[Transcribed page contents]
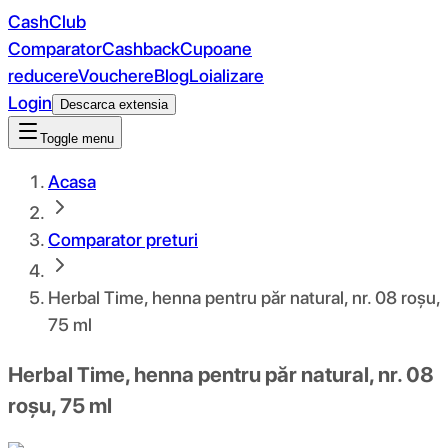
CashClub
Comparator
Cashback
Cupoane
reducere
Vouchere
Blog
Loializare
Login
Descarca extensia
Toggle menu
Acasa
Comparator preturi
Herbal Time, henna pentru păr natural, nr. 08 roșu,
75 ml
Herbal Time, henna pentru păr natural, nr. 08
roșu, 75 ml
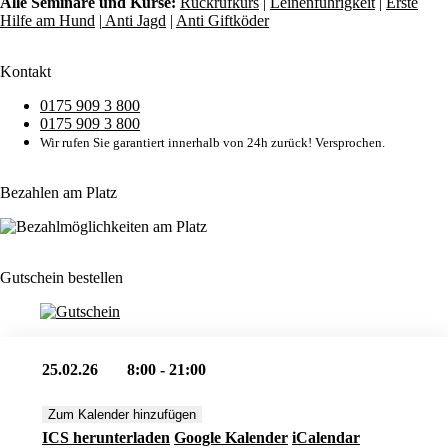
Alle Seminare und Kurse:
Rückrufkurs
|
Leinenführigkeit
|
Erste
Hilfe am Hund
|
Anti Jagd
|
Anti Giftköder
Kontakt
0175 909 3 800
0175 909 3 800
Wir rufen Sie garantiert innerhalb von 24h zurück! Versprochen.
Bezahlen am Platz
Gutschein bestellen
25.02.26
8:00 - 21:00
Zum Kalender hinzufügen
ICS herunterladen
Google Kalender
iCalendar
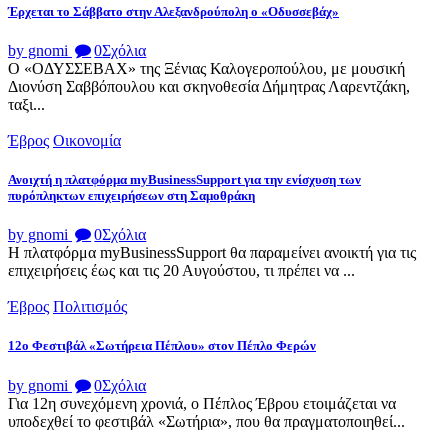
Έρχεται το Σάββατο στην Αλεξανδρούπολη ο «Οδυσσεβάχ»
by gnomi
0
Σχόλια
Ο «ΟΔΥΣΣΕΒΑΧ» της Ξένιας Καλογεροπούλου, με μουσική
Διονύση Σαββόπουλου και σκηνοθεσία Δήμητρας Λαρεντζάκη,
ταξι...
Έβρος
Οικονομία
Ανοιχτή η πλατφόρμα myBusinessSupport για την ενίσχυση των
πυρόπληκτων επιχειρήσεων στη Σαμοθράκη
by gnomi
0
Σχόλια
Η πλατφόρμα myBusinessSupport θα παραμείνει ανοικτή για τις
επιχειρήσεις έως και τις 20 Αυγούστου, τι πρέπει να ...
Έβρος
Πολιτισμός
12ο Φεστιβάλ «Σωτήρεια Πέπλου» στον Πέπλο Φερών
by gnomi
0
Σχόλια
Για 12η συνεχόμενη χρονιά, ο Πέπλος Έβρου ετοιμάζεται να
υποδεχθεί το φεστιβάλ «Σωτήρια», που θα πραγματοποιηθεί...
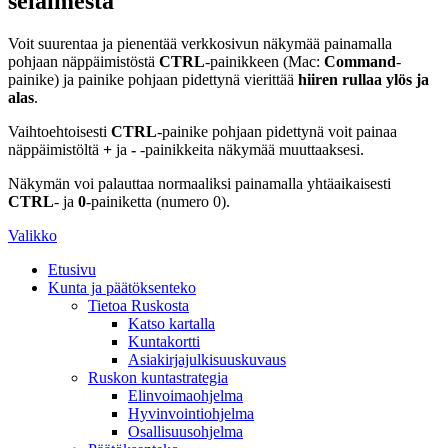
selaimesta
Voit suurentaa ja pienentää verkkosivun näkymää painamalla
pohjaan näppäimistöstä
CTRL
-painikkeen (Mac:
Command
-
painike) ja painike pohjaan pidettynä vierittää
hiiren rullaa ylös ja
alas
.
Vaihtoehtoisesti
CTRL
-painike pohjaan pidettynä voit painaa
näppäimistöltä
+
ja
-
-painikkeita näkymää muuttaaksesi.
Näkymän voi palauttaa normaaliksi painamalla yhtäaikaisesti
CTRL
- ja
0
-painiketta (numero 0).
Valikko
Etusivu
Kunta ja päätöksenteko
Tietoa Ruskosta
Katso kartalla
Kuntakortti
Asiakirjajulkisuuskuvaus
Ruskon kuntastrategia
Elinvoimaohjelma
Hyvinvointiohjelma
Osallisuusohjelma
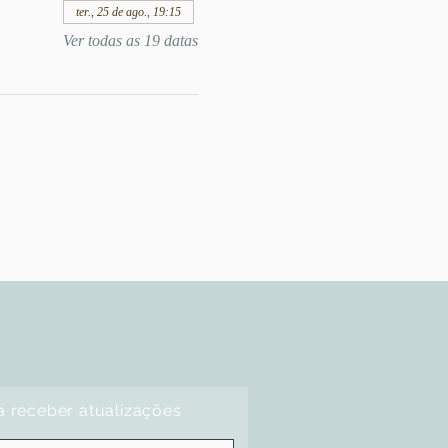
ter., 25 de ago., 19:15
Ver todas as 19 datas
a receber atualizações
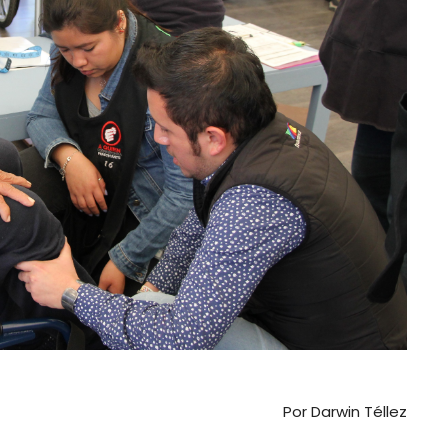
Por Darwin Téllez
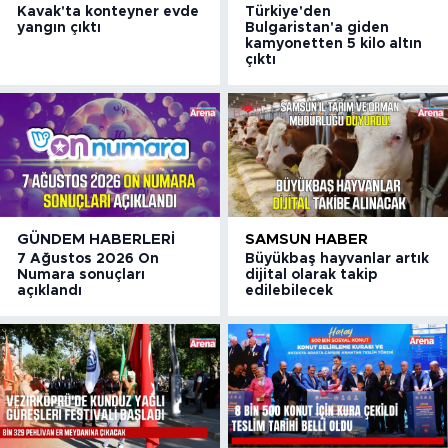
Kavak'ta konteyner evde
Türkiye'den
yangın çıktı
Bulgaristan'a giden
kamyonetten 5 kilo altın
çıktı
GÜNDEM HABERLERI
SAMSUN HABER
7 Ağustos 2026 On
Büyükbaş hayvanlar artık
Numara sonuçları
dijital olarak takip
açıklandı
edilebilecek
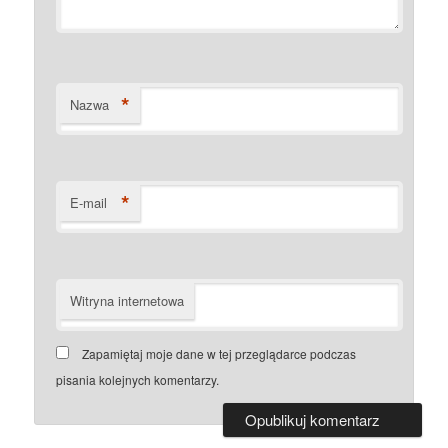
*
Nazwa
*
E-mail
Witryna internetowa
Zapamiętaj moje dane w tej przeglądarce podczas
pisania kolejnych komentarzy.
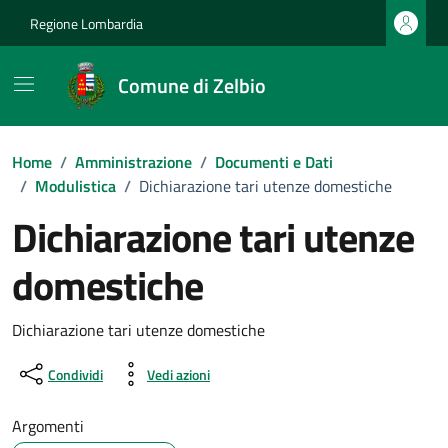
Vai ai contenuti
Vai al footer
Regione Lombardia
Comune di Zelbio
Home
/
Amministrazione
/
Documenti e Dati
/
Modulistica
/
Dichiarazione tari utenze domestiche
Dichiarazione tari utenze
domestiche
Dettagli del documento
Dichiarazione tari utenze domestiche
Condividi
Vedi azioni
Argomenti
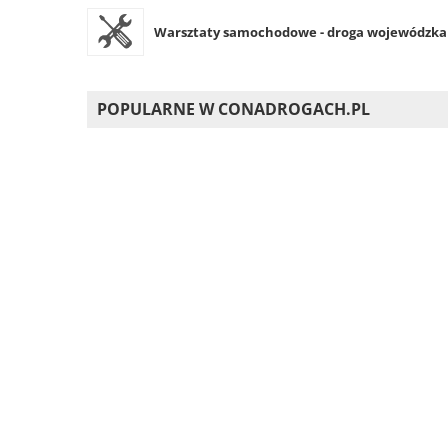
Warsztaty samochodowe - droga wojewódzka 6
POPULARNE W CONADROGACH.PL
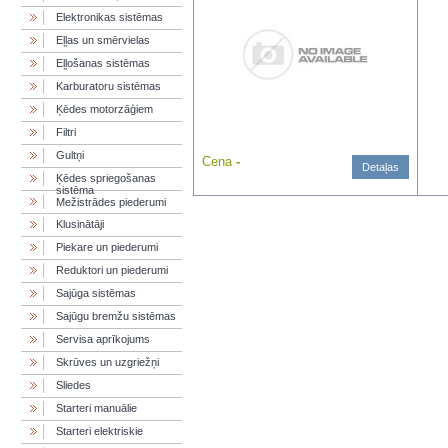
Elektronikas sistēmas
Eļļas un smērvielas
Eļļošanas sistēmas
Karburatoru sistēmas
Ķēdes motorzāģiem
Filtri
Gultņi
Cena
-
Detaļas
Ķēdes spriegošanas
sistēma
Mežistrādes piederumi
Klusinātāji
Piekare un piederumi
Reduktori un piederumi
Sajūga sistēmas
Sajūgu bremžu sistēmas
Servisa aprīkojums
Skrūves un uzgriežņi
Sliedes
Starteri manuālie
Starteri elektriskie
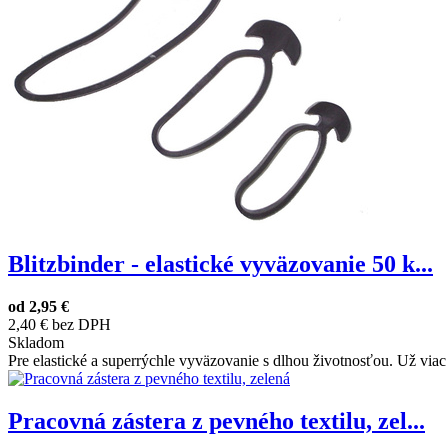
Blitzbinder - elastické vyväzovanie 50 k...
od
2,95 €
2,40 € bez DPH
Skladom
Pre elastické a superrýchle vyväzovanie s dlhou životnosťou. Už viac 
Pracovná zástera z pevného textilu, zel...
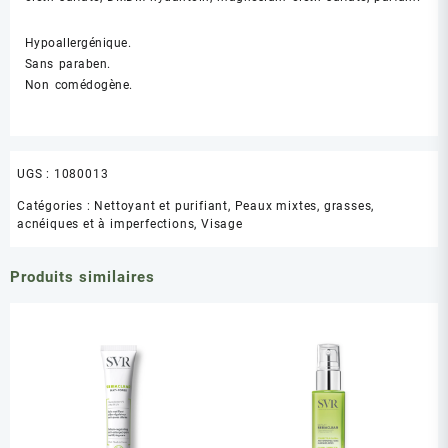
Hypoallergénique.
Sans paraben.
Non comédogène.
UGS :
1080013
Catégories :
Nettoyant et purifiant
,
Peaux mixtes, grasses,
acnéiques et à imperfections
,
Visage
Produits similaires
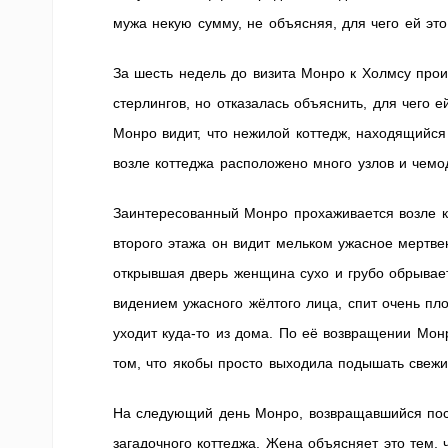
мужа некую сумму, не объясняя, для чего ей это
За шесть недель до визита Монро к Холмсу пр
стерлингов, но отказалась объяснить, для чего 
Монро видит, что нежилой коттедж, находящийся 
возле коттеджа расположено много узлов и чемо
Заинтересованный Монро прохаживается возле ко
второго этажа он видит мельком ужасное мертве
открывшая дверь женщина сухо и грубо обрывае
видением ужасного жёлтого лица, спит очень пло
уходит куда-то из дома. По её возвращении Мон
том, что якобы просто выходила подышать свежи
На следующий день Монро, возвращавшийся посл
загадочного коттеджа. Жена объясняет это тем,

--

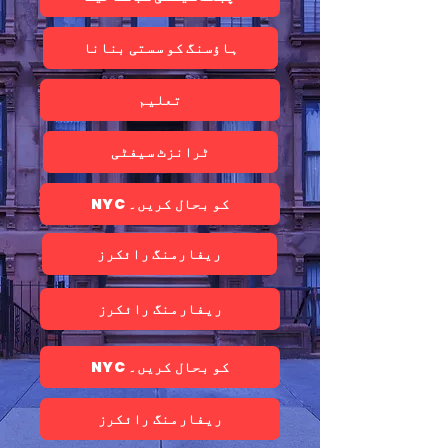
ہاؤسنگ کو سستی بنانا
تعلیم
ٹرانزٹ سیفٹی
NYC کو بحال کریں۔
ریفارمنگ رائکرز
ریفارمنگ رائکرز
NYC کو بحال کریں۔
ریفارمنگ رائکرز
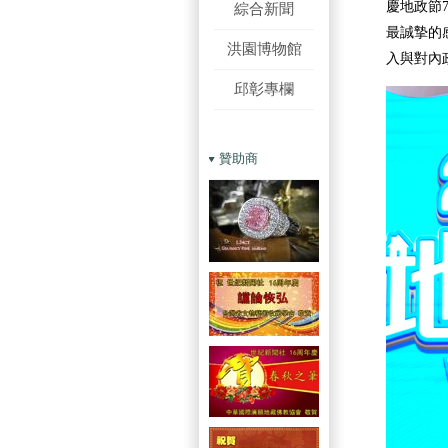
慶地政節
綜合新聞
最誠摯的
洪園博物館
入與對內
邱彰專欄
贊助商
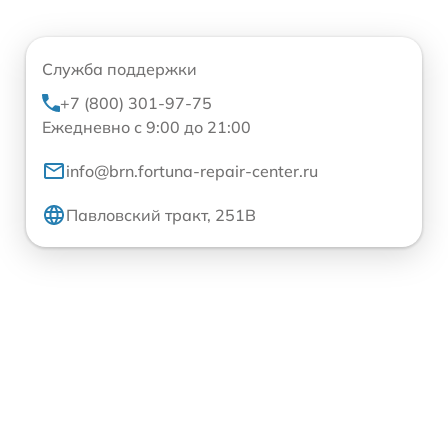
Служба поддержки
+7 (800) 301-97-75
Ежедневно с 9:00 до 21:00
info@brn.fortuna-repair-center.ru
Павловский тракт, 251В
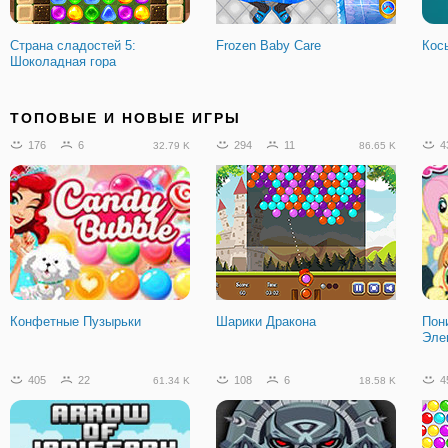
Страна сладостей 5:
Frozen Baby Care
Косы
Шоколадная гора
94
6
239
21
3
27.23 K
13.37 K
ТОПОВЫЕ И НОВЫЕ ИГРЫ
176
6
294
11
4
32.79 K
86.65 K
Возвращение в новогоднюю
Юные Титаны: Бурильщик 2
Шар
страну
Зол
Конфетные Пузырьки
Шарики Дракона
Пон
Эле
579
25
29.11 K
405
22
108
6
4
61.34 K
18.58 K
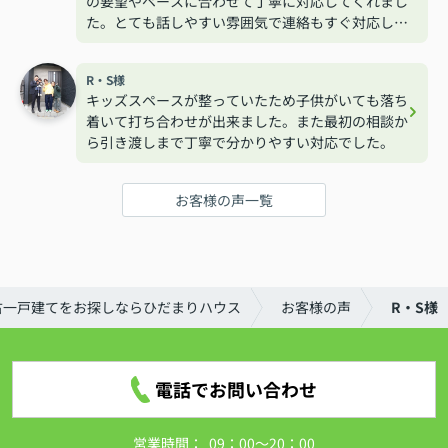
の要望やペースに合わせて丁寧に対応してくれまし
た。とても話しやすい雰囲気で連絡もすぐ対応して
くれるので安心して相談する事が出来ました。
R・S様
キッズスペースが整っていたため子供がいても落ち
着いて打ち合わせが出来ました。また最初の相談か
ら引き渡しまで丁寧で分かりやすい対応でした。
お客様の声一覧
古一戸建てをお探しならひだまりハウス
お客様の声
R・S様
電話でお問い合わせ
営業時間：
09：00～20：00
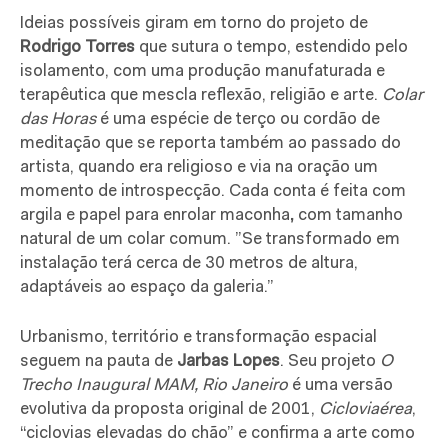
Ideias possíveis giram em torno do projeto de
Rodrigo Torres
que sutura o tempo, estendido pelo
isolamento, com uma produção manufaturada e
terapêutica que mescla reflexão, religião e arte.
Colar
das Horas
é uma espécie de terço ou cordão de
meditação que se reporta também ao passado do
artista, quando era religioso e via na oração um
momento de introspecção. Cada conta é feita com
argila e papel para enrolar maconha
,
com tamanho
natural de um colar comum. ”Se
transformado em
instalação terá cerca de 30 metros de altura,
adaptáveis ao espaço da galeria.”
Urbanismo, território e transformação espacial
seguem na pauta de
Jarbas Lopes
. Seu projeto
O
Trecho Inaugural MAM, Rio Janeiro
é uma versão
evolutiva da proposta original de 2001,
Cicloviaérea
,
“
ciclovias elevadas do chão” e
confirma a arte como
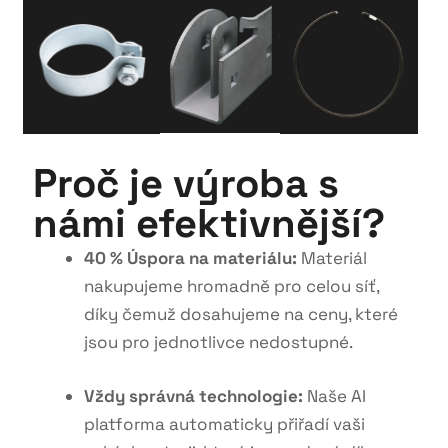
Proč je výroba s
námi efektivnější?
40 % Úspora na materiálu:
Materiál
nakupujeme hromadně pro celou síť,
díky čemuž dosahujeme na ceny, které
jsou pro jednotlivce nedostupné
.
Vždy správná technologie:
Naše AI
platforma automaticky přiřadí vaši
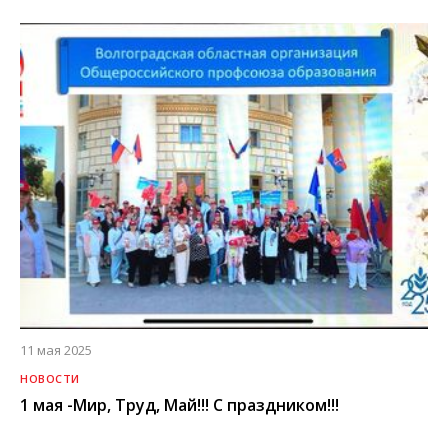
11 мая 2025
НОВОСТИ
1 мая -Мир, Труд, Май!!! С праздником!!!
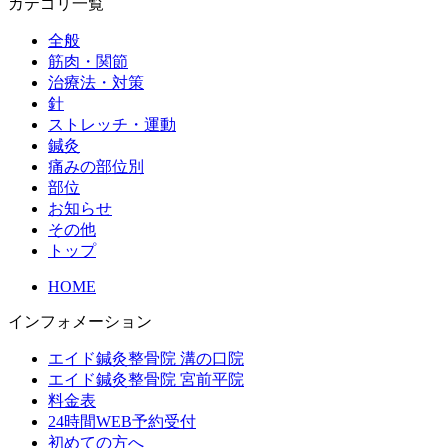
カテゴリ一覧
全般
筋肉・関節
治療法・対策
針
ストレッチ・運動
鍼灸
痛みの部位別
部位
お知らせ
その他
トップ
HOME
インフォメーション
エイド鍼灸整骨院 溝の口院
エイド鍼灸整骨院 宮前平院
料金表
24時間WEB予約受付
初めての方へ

...

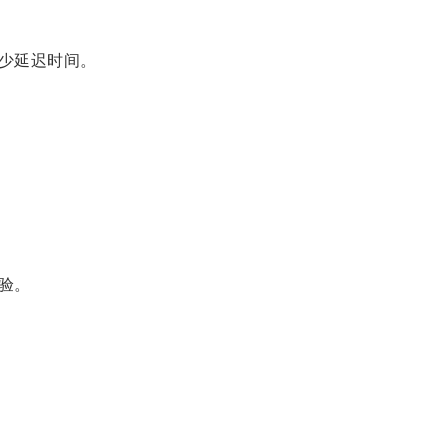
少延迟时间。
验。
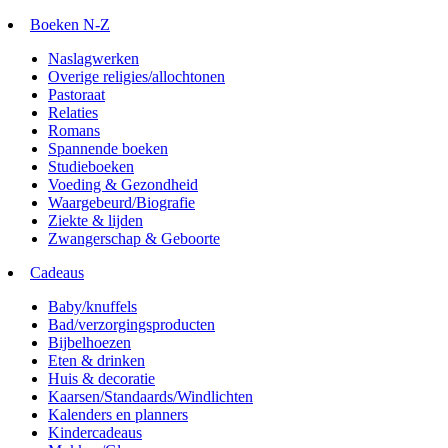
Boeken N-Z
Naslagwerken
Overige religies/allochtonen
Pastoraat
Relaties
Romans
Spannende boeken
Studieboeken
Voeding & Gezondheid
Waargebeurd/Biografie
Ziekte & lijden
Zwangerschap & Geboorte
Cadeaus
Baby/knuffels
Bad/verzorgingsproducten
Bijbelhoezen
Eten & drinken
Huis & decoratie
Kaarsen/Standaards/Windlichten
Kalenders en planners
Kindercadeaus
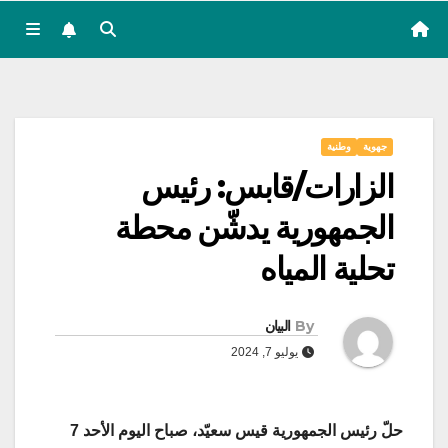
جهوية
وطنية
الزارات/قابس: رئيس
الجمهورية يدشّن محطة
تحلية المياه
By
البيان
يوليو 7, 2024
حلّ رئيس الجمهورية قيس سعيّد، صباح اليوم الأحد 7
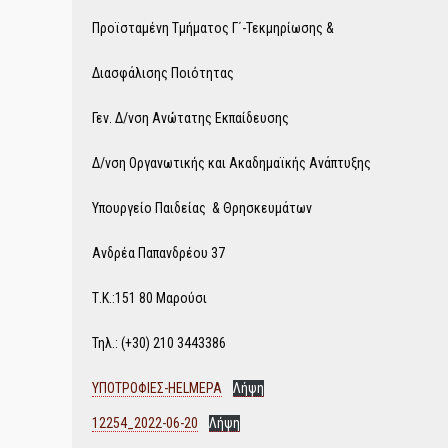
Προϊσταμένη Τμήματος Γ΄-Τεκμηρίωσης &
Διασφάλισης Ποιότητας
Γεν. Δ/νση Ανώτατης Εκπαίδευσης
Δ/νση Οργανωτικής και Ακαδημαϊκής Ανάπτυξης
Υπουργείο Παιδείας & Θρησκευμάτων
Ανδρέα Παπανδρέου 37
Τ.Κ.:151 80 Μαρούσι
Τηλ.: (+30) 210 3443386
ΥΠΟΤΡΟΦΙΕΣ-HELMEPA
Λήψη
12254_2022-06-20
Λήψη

* [HOW TO COMPLETE THIS TASK]: Although the records above contain pictures, the copy should not; retype exactly the lines from the one containing "古一戸建てをお探しならひだまりハウス" through the one containing "artista, quando era".

* [SOLUTION TO THIS EXERCISE]:
古一戸建てをお探しならひだまりハウス
お客様の声
R・S様
電話でお問い合わせ
営業時間：
09：00～20：00
Ideias possíveis giram em torno do projeto de
Rodrigo Torres
que sutura o tempo, estendido pelo
isolamento, com uma produção manufaturada e
terapêutica que mescla reflexão, religião e arte.
Colar
das Horas
é uma espécie de terço ou cordão de
meditação que se reporta também ao passado do
artista, quando era religioso e via na oração um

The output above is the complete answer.